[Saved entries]
......
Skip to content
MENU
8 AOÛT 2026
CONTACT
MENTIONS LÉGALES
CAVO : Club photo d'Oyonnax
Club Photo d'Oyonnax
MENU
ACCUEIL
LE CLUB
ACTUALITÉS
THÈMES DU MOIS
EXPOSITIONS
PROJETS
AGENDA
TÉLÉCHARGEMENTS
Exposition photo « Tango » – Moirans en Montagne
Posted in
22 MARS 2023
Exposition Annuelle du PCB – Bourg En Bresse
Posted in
......
(PROBLEM REQUIREMENTS) Copy each line of the entries that includes the word "Oyonnax".

(RESPONSE TO THIS TASK)
CAVO : Club photo d'Oyonnax
Club Photo d'Oyonnax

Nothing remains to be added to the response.